I do not know if we can talk about dialects between the Spanish we
talk in different regions of the former Spanish Empire. For Spanish I
mean Castilian, putting aside other languages of Spain such as
Catalan. We have some different words in the different countries
talking Castilian, some pronunciate some consonants different, but the
grammar is the same. Anyway, I wonder what the difference is between
dialects and languages, and expect it not to be something like the
difference between families and genus (just that one is within the
other).

El día 17 de abril de 2010 11:28, Raptorial Talon
<raptorialtalon@gmail.com> escribió:
> " not a connection - just that the mispronounciation "new killer" is a
> functional name that makes sense (at all)...unlike another
> mispronounciation I've heard: "nu kea lurrr"."
>
> I've never heard anybody attempt to pronounce "nuclear" in a way that
> would convey "new killer," especially since the intonation would have
> be completely different for that to make any sense conversationally.

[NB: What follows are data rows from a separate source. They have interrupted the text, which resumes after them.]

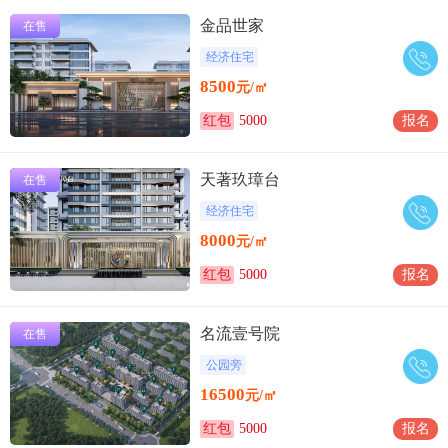
金品世家
在售
经济住宅
8500
元/㎡
红包
5000
报名
天著玖璋台
在售
经济住宅
8000
元/㎡
红包
5000
报名
名流壹号院
在售
公园旁
16500
元/㎡
红包
5000
报名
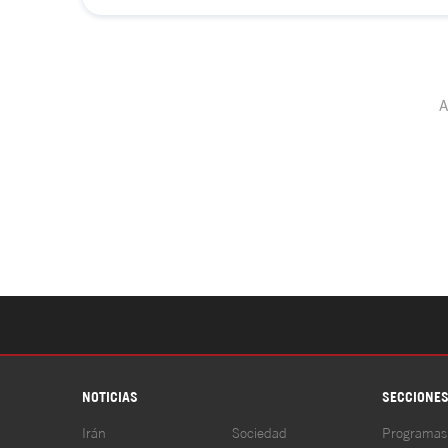
NOTICIAS
SECCIONE
Irán
Sociedad
Programas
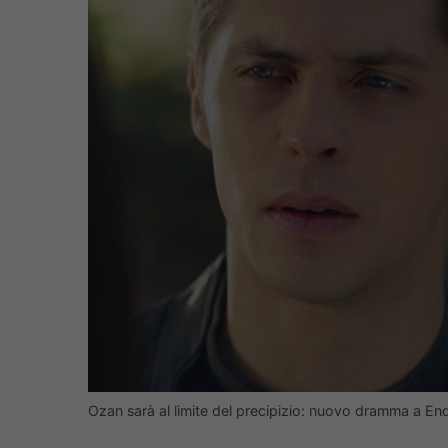
Ozan sarà al limite del precipizio: nuovo dramma a Endle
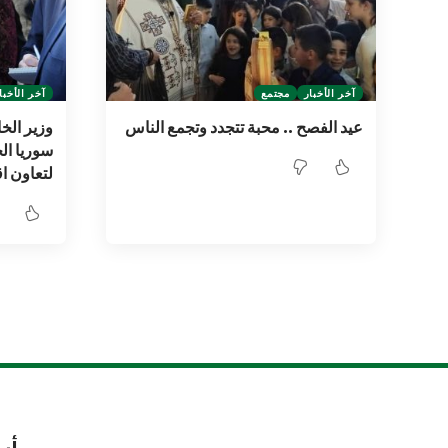
آخر الأخبار
مجتمع
آخر الأخبا
عيد الفصح .. محبة تتجدد وتجمع الناس
وزير الخا
سوريا ال
لتعاون 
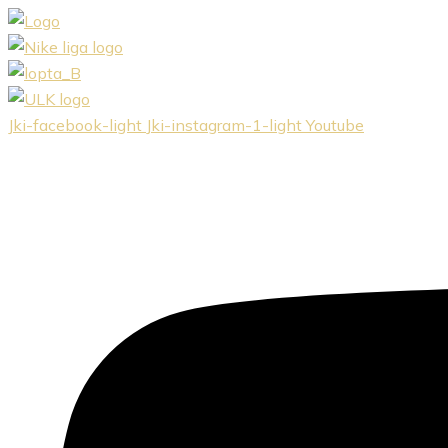
Preskočiť
na
obsah
Jki-facebook-light
Jki-instagram-1-light
Youtube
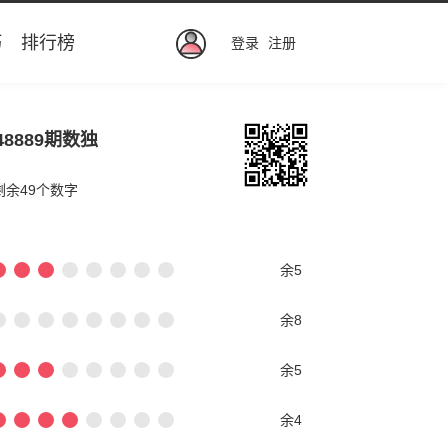
巧
排行榜
登录
注册
48889期数独
剩余49个数字
余5
余8
余5
余4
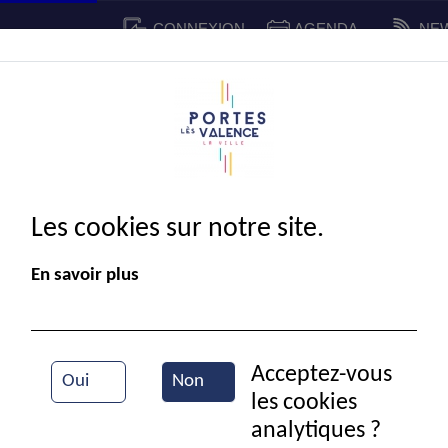
CONNEXION
AGENDA
NE
CADRE DE VIE
SPORT ET 
IE MUNICIPALE
Les cookies sur notre site.
En savoir plus
Acceptez-vous
Oui
Non
les cookies
La mairie de Portes-lès-Valence
analytiques ?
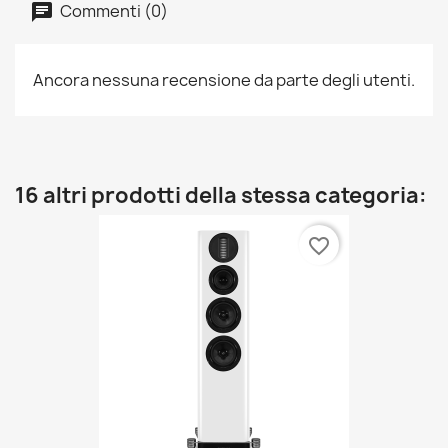
Commenti (0)
Ancora nessuna recensione da parte degli utenti.
16 altri prodotti della stessa categoria:
favorite_border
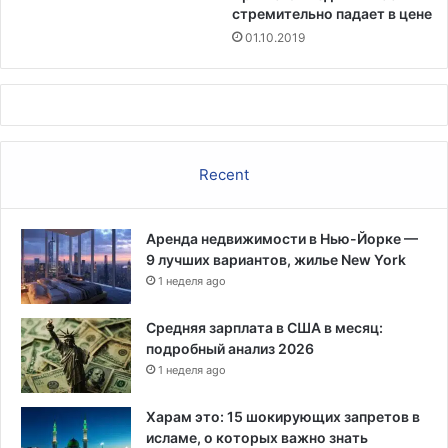
стремительно падает в цене
01.10.2019
Recent
Аренда недвижимости в Нью-Йорке —
9 лучших вариантов, жилье New York
1 неделя ago
Средняя зарплата в США в месяц:
подробный анализ 2026
1 неделя ago
Харам это: 15 шокирующих запретов в
исламе, о которых важно знать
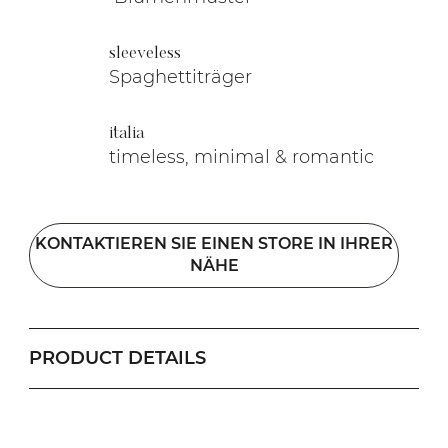
sleeveless
Spaghettiträger
italia
timeless, minimal & romantic
KONTAKTIEREN SIE EINEN STORE IN IHRER
NÄHE
PRODUCT DETAILS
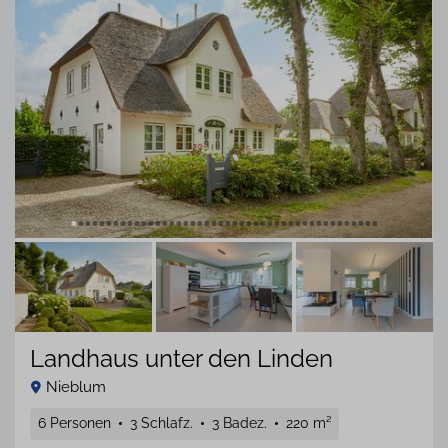
Landhaus unter den Linden
Nieblum
6 Personen
3 Schlafz.
3 Badez.
220 m²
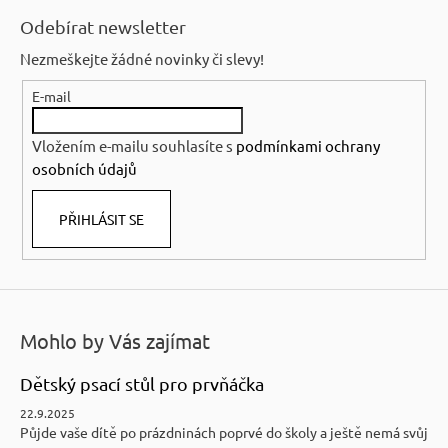
á
Odebírat newsletter
p
Nezmeškejte žádné novinky či slevy!
a
E-mail
t
í
Vložením e-mailu souhlasíte s
podmínkami ochrany
osobních údajů
PŘIHLÁSIT SE
Mohlo by Vás zajímat
Dětský psací stůl pro prvňáčka
22.9.2025
Půjde vaše dítě po prázdninách poprvé do školy a ještě nemá svůj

> I've heard "nookyoolar" and very rarely "nuke'lar," but never anything
> like "newkiller."
>
> So the idea of a Pentagon connection between "nuclear" and the
> capabilities of the device does still strike me as suspect . . . in
> part because it's also extremely contrived in American English -
> almost as contrived as if one were to use "rifle" to convey "full of
> rye" in some context or other.
>
> -----
>
> "Well, sure, Latinate names are phonetic, if you pronounce them in Latin!"
>
> Not what I mean. "Nukular" requires the removal of one consonant sound
> ("cl") and the addition of another vowel sound (a second "u"). This is
> the equivalent of saying "Deinonycuhus" or "Dipulodocus." So I was
> suggesting that, at least for scientific names, we don't generally
> have the problem of people dropping and replacing syllables
> willy-nilly: people say only what's really there, with only the
> interpretation of *existing* syllables being variable.